Commodity prices are little changed as both oil and gold consolidate recent moves.  One thing we can confirm these days is that commodity prices are living up to their historical reputation for excessive movement.  For example, this week alone, gold has rallied more than 3.5% and then reversed all that rally and then some and is now lower by 0.75% since Monday’s open.  That calculates to something on the order of 40% annualized volatility, levels which have not been seen in decades.

Finally, the dollar this morning is doing generally quite well, although it is off its early session highs.  Keeping with the risk-off theme, we have seen both CHF (+0.4%) and JPY (+0.2%) rally alongside the dollar in the G10 space.  Meanwhile, the commodity currencies and Skandies are suffering today with the euro simply unchanged.  In the EMG space, most CE4 currencies are holding their own, having rebounded from early session lows, but we saw pretty consistent weakness from Asian currencies (THB -0.7%, KRW -0.5%) and both TRY (-0.8%) and RUB (-0.7%) are feeling the strain right now.  The baht is suffering as investors have been liquidating equity investments there during an increase in protests over the government’s handling of the Covid pandemic.  The won is also suffering from Covid induced weakness as the number of cases continues to expand and further restrictions are considered by the government.  

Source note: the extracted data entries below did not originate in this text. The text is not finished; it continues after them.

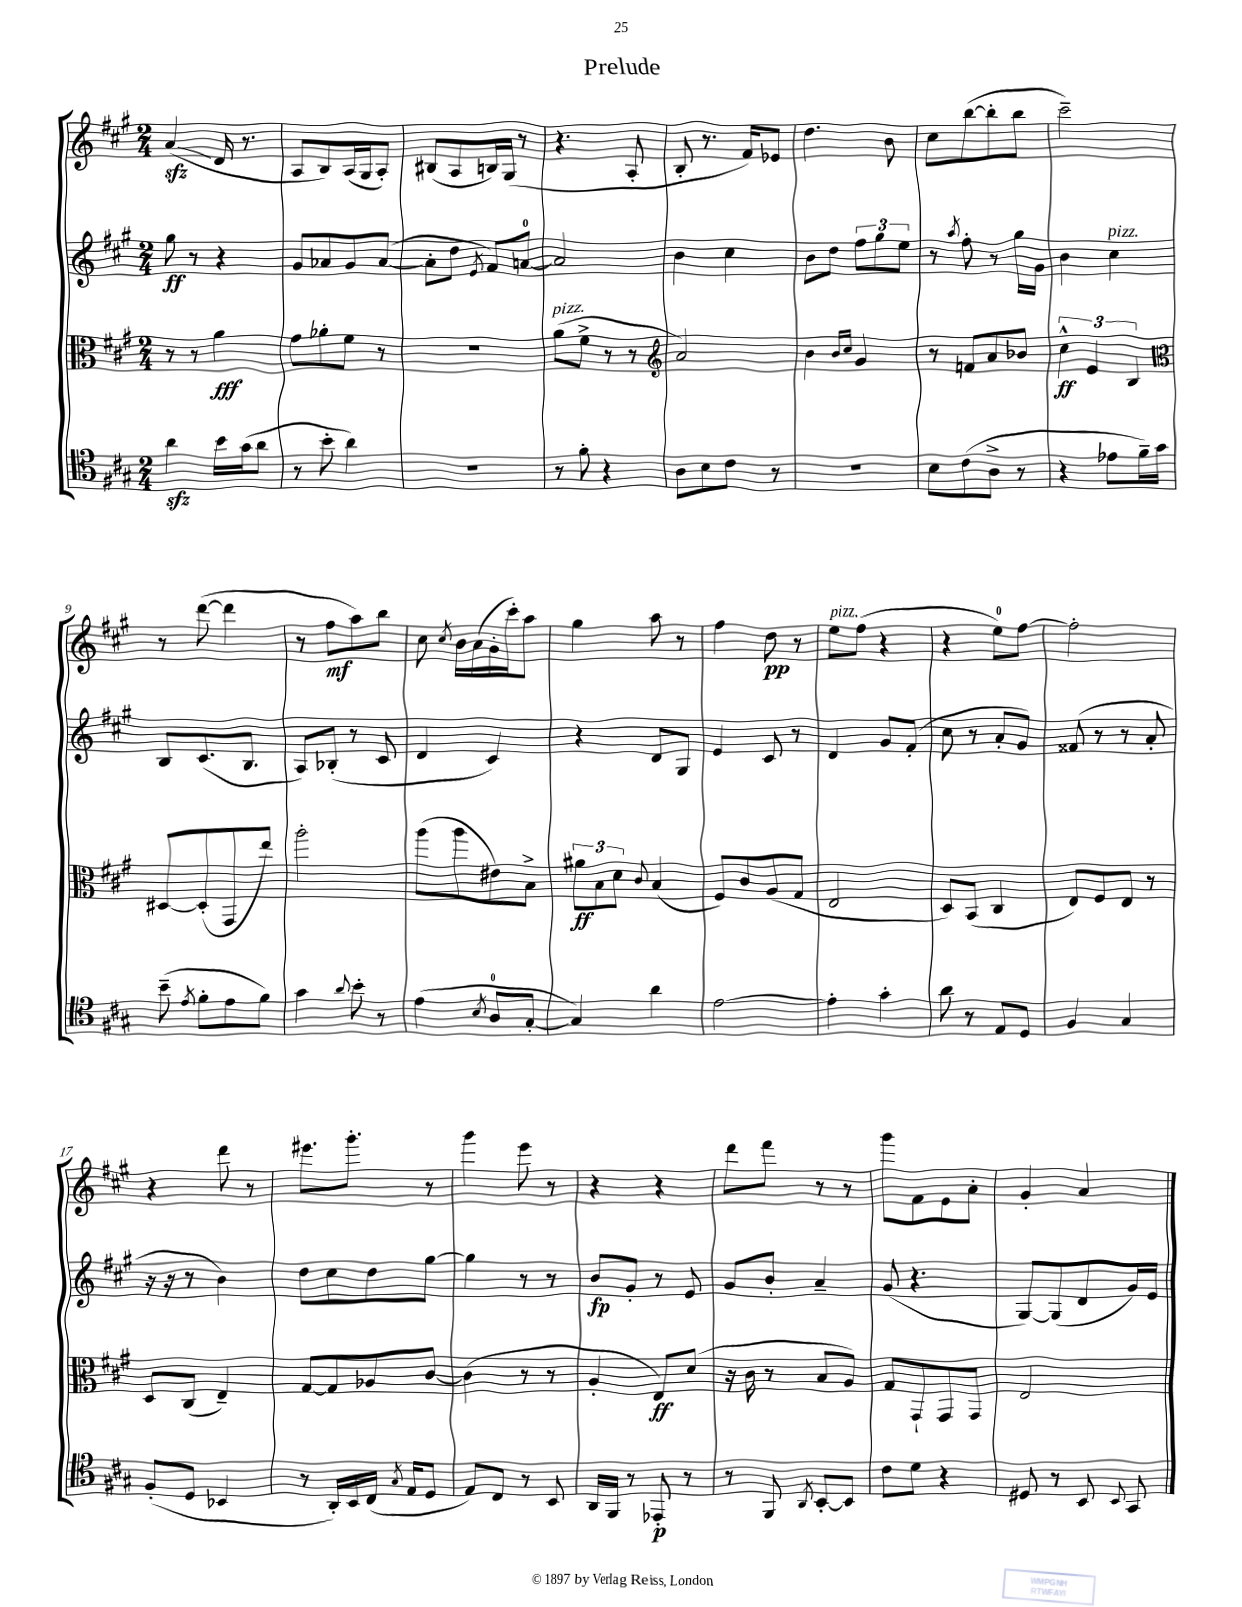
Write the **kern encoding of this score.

**kern	**kern	**kern	**kern
*staff4	*staff3	*staff2	*staff1
*clefC4	*clefC3	*clefG2	*clefG2
*k[f#c#g#]	*k[f#c#g#]	*k[f#c#g#]	*k[f#c#g#]
*M2/4	*M2/4	*M2/4	*M2/4
4a	8r	8gg#	(4a
.	8r	8r	.
16b	4a	4r	16d
(16g#	.	.	8.r
8a	.	.	.
=	=	=	=
8r	8g#	8g#	8A
8b'	8a-'	8a-	8B)
4a)	8f#	8g#	(16A
.	.	.	16G#
.	8r	([8a-	8A')
=	=	=	=
2r	2r	8a-']	(8B#
.	.	8dd	8A
.	.	8qe	.
.	.	8f#)	16B)
.	.	.	(16G#
.	.	[8a	8r
=	=	=	=
8r	(8a	2a]	4.r
8f#'	8f#^	.	.
4r	8r	.	.
.	8r	.	8A'
=	=	=	=
*	*clefG2	*	*
8A	2a)	4b	8B'
8B	.	.	8.r
8c#	.	4cc#	.
.	.	.	16f#)
8r	.	.	8e-
=	=	=	=
2r	4b	8b	4.dd
.	.	8dd	.
.	16qqb	.	.
.	16qqcc#	.	.
.	4g#	12ff#	.
.	.	12gg#	.
.	.	.	8b
.	.	12ee	.
=	=	=	=
8B	8r	8r	8cc#
.	.	8qaa	.
(8c#	8f	8ff#'	([8bb
8A^	8a	8r	8bb']
8r	8b-	16gg#	8bb
.	.	16g#	.
=	=	=	=
4r	6cc#^^	4b	2ccc#~)
.	6e	.	.
8e-	.	4cc#	.
.	6B	.	.
16f#~)	.	.	.
16g#	.	.	.
=	=	=	=
*	*clefC3	*	*
(8b~	[8D#	8B	8r
8qe	.	.	.
8f#'	(8D#']	(8.c#	([8ddd
8e	8GG#	.	4ddd]
.	.	8.B	.
8f#)	8ee)	.	.
=	=	=	=
4g#	2aa'	8A)	8r
.	.	(8B-'	8ff#
8qqa	.	.	.
8b'	.	8r	8aa)
8r	.	8c#	8bb
=	=	=	=
(4e	(8aa	4d	8cc#
.	.	.	8qcc#
.	8aa	.	16b
.	.	.	(16a
8qB	.	.	.
8A	8e#)	4c#)	16g#'
.	.	.	16ccc#')
[8G#'	8B^	.	8aa
=	=	=	=
4G#])	12a#	4r	4gg#
.	12B	.	.
.	12d	.	.
.	8qqc#	.	.
4a	(4B	8d	8aa
.	.	8G#	8r
=	=	=	=
[2e	8F#)	4e	4ff#
.	8c#	.	.
.	(8A	8c#	8dd
.	8G#	8r	8r
=	=	=	=
4e']	2E	4d	8ee
.	.	.	(8ff#
4g#'	.	8g#	4r
.	.	(8f#'	.
=	=	=	=
8a	8D)	8cc#	4r
8r	(8BB	8r	.
8E	4C#	8a'	8ee)
8D	.	8g#)	[8ff#
=	=	=	=
4F#	8E)	(8f##	2ff#']
.	8F#	8r	.
4G#	8E	8r	.
.	8r	8a'	.
=	=	=	=
(8F#'	8D	16r	4r
.	.	16r	.
8D	(8C#	8r	.
4BB-	4E~)	4b)	8ddd
.	.	.	8r
=	=	=	=
8r	[8G#	8dd	8.eee#
16AA')	8G#]	8cc#	.
16BB	.	.	8.ggg#'
(16C#	8A-	8dd	.
8qG#	.	.	.
16E	.	.	.
8D	[8c#	[8gg#	8r
=	=	=	=
8E)	(4c#]	4gg#]	4ggg#
8C#	.	.	.
8r	8r	8r	8eee
8BB	8r	8r	8r
=	=	=	=
16AA	4A'	8b	4r
16FF#	.	.	.
8r	.	8g#'	.
8EE-'	8E)	8r	4r
8r	(8d	8e	.
=	=	=	=
8r	16r	8g#	8ddd
.	16c#	.	.
8FF#	8r	8b'	8fff#
8qAA	.	.	.
[8BB'	8B	4a~	8r
8BB]	8A)	.	8r
=	=	=	=
8c#	8G#	(8g#	8ggg#
8d	8GG#`	4.r	8f#
4r	8GG#	.	8e
.	8GG#	.	8a'
=	=	=	=
8D#	2E	[8G#)	4g#'
8r	.	(8G#]	.
8BB	.	8d	4a
8qqBB	.	.	.
8GG#	.	16g#)	.
.	.	16e	.
==	==	==	==
*-	*-	*-	*-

Looking ahead to today’s session, we receive some hard data with the potential to alter views.  At 8:30 we get Initial Claims (exp 920K), Continuing Claims (15.0M) and Philly Fed (20.8).  Last week was the first since early March where the Initial Claims data printed below one million, but there continues to be concern that since the US government has not been able to agree on a new fiscal support package, we may see that number start to turn back higher.  That would be dire indeed.  In fact, if we have seen the nadir in the Claims data, we should expect the Fed to become far more active once again, arguably satisfying the investment community and perhaps pushing the dollar lower.  As to the Philly Fed Survey, expectations are for the rebound to continue, but the Empire Manufacturing data on Monday was quite disappointing.  Watch for weakness there as it, too, could result in calls for more Fed ease.

The dollar has fallen a pretty long way in less than two months.  Much of that movement has come from the reduction in overall economic fear.  While Tuesday’s housing data was quite strong, I think the employment situation remains far more important to the Fed and so any indication the recent positive trend is reversing is likely to bring a reaction.  That is likely to halt the dollar’s rebound in its tracks.  Otherwise, another percent or two higher would not be a surprise.